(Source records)
______________________________
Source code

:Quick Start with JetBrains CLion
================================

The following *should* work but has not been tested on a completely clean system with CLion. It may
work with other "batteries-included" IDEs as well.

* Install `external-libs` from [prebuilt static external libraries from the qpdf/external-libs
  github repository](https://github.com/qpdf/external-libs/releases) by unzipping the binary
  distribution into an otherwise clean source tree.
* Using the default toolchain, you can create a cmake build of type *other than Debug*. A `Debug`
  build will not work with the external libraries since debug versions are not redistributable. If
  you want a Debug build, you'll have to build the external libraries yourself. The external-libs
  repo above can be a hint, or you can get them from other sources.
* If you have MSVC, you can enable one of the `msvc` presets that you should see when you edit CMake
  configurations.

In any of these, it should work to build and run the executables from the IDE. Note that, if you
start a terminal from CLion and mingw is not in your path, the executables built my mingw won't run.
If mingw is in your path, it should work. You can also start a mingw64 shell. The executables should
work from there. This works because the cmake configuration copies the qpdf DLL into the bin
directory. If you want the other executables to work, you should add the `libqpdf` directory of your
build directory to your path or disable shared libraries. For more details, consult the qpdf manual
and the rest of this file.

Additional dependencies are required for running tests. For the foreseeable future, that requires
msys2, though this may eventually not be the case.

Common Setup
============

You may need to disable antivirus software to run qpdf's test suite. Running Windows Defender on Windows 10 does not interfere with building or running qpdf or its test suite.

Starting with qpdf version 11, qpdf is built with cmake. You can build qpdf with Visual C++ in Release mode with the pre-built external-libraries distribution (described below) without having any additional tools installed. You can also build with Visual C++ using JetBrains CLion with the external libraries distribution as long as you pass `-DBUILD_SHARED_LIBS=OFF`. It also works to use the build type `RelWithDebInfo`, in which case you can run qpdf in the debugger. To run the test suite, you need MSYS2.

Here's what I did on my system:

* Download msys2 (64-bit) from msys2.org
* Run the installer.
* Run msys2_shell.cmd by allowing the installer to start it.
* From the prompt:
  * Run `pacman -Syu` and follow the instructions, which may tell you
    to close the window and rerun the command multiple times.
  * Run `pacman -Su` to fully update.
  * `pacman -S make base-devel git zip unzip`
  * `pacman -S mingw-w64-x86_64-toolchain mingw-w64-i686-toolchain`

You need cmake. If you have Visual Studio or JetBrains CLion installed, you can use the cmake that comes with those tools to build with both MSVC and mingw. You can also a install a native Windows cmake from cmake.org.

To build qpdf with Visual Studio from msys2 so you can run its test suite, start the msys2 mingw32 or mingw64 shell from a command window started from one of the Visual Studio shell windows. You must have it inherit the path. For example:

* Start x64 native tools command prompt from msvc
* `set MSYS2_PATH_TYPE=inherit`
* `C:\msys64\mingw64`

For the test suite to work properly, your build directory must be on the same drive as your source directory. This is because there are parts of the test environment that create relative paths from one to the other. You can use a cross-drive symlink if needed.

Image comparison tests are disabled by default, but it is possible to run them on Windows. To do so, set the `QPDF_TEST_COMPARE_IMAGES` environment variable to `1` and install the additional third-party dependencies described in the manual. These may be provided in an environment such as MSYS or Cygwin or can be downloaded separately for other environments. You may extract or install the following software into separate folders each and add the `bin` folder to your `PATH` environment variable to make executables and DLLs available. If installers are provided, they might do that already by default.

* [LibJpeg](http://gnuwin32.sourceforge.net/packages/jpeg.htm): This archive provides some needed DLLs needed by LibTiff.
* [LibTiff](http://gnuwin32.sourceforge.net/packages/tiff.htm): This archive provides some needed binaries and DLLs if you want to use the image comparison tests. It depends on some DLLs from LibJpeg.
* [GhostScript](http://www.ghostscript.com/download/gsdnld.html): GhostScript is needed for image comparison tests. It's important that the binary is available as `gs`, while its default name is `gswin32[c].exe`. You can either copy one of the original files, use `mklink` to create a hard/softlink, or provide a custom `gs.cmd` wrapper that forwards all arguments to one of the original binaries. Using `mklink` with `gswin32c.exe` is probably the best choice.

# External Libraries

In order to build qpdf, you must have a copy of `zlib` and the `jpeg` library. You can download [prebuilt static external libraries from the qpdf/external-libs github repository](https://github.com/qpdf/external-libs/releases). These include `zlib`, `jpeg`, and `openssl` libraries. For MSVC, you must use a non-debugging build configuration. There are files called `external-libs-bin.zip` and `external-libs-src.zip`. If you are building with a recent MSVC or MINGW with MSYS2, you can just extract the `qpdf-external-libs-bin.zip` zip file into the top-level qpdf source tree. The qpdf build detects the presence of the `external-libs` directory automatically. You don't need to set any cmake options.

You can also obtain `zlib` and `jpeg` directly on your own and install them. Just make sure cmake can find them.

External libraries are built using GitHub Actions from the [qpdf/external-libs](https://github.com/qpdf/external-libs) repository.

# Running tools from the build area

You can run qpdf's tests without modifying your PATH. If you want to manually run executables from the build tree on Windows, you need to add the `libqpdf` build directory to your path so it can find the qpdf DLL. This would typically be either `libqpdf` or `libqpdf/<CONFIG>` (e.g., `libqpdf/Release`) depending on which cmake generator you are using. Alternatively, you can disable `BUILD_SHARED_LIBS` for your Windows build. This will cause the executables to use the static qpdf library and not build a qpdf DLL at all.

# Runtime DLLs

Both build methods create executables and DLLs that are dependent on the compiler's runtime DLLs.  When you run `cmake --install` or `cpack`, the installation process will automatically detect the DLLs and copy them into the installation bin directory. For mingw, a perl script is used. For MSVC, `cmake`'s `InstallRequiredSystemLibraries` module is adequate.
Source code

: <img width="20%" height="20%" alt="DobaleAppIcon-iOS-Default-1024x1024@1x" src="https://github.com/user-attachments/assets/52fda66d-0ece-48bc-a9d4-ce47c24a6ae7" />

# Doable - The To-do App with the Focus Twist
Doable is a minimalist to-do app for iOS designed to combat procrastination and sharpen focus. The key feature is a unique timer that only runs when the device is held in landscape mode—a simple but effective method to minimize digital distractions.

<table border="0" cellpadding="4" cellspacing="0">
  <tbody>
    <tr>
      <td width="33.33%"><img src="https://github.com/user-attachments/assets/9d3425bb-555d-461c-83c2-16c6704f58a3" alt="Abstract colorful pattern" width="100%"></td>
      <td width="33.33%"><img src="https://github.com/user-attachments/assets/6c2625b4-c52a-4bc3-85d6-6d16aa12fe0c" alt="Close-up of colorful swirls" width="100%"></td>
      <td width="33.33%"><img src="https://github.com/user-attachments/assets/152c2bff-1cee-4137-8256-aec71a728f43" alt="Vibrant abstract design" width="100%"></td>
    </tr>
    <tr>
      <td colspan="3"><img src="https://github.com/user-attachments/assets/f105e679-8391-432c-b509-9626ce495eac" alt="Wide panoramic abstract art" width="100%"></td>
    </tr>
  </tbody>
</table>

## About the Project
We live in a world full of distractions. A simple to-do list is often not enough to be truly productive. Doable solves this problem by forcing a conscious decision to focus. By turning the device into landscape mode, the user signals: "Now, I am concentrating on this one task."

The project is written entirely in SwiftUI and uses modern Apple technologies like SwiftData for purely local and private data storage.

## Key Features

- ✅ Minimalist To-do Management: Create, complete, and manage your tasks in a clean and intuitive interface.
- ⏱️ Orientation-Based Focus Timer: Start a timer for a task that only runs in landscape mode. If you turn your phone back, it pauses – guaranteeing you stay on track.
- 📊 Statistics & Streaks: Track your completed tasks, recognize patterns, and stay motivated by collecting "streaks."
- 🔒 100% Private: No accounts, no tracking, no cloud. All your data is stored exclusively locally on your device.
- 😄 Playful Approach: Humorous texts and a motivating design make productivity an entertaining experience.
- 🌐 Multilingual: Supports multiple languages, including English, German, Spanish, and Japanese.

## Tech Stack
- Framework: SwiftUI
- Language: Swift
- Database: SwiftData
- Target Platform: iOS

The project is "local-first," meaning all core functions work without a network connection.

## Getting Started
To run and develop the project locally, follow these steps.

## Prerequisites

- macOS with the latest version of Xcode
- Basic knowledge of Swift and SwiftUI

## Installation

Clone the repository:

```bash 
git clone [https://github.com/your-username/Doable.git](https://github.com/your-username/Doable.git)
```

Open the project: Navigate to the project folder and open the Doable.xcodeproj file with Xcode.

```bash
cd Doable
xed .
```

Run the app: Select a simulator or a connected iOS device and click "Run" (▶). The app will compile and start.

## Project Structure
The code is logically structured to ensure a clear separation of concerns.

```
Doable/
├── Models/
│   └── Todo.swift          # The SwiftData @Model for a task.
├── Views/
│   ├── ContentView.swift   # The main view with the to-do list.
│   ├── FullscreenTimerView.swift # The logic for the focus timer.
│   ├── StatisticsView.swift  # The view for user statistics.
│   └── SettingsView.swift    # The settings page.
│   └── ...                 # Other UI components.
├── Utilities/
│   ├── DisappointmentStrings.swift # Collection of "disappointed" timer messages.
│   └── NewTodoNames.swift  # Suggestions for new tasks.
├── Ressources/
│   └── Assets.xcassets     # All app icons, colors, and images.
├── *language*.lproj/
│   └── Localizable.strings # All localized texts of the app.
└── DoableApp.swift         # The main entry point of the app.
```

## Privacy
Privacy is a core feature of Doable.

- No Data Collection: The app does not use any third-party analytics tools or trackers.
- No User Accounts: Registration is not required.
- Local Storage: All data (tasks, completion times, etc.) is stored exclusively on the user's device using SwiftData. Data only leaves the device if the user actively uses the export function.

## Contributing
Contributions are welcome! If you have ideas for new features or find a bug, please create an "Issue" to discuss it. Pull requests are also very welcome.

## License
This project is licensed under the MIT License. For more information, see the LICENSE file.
______________________________
YOUR OBJECTIVE
In the entries above, find the line with "- 🌐 Multilingual: Supports" and the line with "a network connection.", then set down exactly those two and every line between them, nothing else.

TASK SOLUTION
- 🌐 Multilingual: Supports multiple languages, including English, German, Spanish, and Japanese.

## Tech Stack
- Framework: SwiftUI
- Language: Swift
- Database: SwiftData
- Target Platform: iOS

The project is "local-first," meaning all core functions work without a network connection.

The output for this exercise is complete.